Cette initiative n’est pas la seule que le Groupe de la Banque mondiale entend appuyer en Inde : sont aussi à l’ordre du jour les parcs solaires, la promotion de solutions innovantes pour produire et stocker l’énergie solaire ou encore le développement de mini-réseaux solaires. Par son soutien, la Banque mondiale contribuera à lever des fonds privés, déployer de nouvelles technologies, renforcer les capacités des panneaux solaires et favoriser la mise en place d’infrastructures communes pour favoriser la création de parcs solaires privés dans tout le pays.

L’Inde envisage déjà de se doter de l’un des plus vastes parcs solaires du monde, d’une capacité de 2 GW, dans l’État de Karnataka, au sud du pays, pour alimenter environ 1 million de foyers. Grâce à cette énergie renouvelable propre, le parc aura pour autre vertu de réduire les émissions de CO2 de 20 millions de tonnes par an et d’économiser 3,6 millions de tonnes de gaz naturel actuellement utilisées pour produire de l’électricité. Le succès rencontré par l’adjudication du parc atteste bien du potentiel de ce type de projets renouvelables à grande échelle dans le pays.
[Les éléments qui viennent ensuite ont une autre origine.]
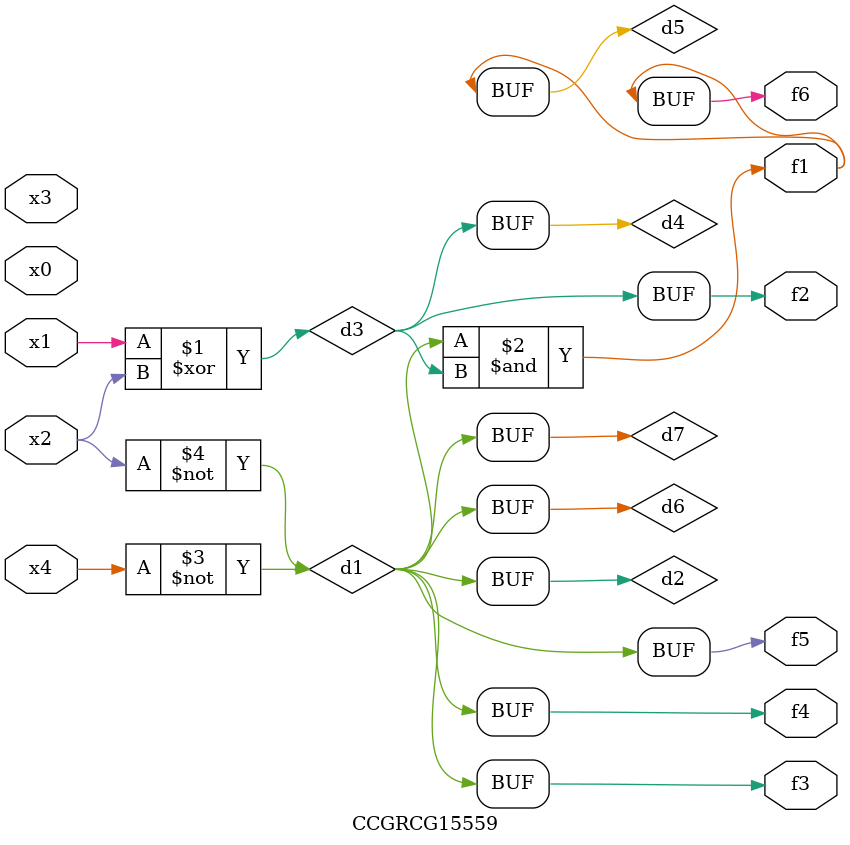
<source format=v>
module CCGRCG15559(
	input x0, x1, x2, x3, x4,
	output f1, f2, f3, f4, f5, f6
);

	wire d1, d2, d3, d4, d5, d6, d7;

	not (d1, x4);
	not (d2, x2);
	xor (d3, x1, x2);
	buf (d4, d3);
	and (d5, d1, d3);
	buf (d6, d1, d2);
	buf (d7, d2);
	assign f1 = d5;
	assign f2 = d4;
	assign f3 = d7;
	assign f4 = d7;
	assign f5 = d7;
	assign f6 = d5;
endmodule

</source>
Pour les quelque 300 millions d’Indiens privés d’accès à l’électricité (soit pratiquement un tiers de la population totale), la production d’énergie verte renouvelable est un enjeu majeur. À l’heure actuelle, même lorsque les ménages sont raccordés au réseau, les pannes sont si fréquentes que le pays est l’un des moins grands consommateurs d’énergie au monde. Or, si l’on en juge par les scénarios de croissance économique et démographique, la demande d’énergie en Inde devrait doubler d’ici 2040.

« Avec près de 300 jours d’ensoleillement par an, l’Inde est l’un des pays les mieux placés au monde pour tirer un parti maximal du solaire. Le développement rapide des solutions solaires peut améliorer la qualité de vie de millions d’Indiens, surtout dans les quartiers les plus démunis des villes. Il peut aussi créer des milliers d’emplois dans la filière solaire et sous-tendre les avancées sur tous les fronts pour faire du rêve d’une ‘Inde du futur’ une réalité », conclut Onno Ruhl, directeur des opérations pour l’Inde à la Banque mondiale.